§ TASK INSTRUCTIONS:
The copy has to match the data exactly and leave out every picture.

§ DATASET ENTRIES:
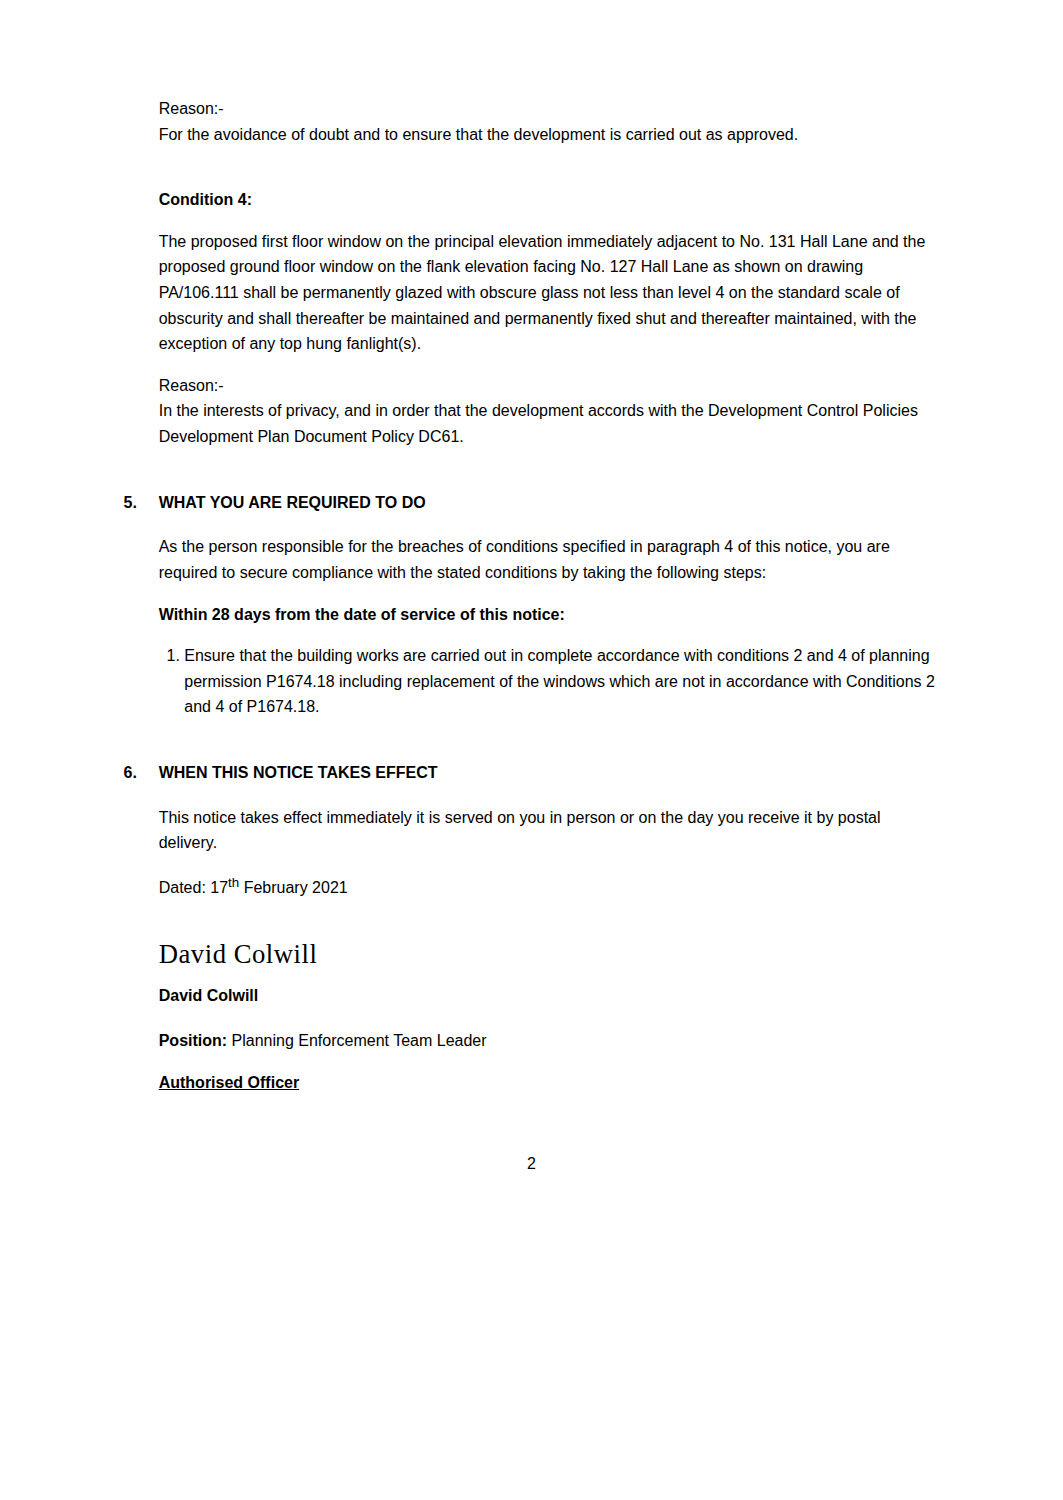Reason:-
For the avoidance of doubt and to ensure that the development is carried out as approved.
Condition 4:
The proposed first floor window on the principal elevation immediately adjacent to No. 131 Hall Lane and the proposed ground floor window on the flank elevation facing No. 127 Hall Lane as shown on drawing PA/106.111 shall be permanently glazed with obscure glass not less than level 4 on the standard scale of obscurity and shall thereafter be maintained and permanently fixed shut and thereafter maintained, with the exception of any top hung fanlight(s).
Reason:-
In the interests of privacy, and in order that the development accords with the Development Control Policies Development Plan Document Policy DC61.
5. What you are required to do
As the person responsible for the breaches of conditions specified in paragraph 4 of this notice, you are required to secure compliance with the stated conditions by taking the following steps:
Within 28 days from the date of service of this notice:
Ensure that the building works are carried out in complete accordance with conditions 2 and 4 of planning permission P1674.18 including replacement of the windows which are not in accordance with Conditions 2 and 4 of P1674.18.
6. When this notice takes effect
This notice takes effect immediately it is served on you in person or on the day you receive it by postal delivery.
Dated: 17th February 2021
David Colwill
David Colwill
Position: Planning Enforcement Team Leader
Authorised Officer
2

§ SOLUTION:
Reason:-
For the avoidance of doubt and to ensure that the development is carried out as approved.
Condition 4:
The proposed first floor window on the principal elevation immediately adjacent to No. 131 Hall Lane and the proposed ground floor window on the flank elevation facing No. 127 Hall Lane as shown on drawing PA/106.111 shall be permanently glazed with obscure glass not less than level 4 on the standard scale of obscurity and shall thereafter be maintained and permanently fixed shut and thereafter maintained, with the exception of any top hung fanlight(s).
Reason:-
In the interests of privacy, and in order that the development accords with the Development Control Policies Development Plan Document Policy DC61.
5. What you are required to do
As the person responsible for the breaches of conditions specified in paragraph 4 of this notice, you are required to secure compliance with the stated conditions by taking the following steps:
Within 28 days from the date of service of this notice:
Ensure that the building works are carried out in complete accordance with conditions 2 and 4 of planning permission P1674.18 including replacement of the windows which are not in accordance with Conditions 2 and 4 of P1674.18.
6. When this notice takes effect
This notice takes effect immediately it is served on you in person or on the day you receive it by postal delivery.
Dated: 17th February 2021
David Colwill
David Colwill
Position: Planning Enforcement Team Leader
Authorised Officer
2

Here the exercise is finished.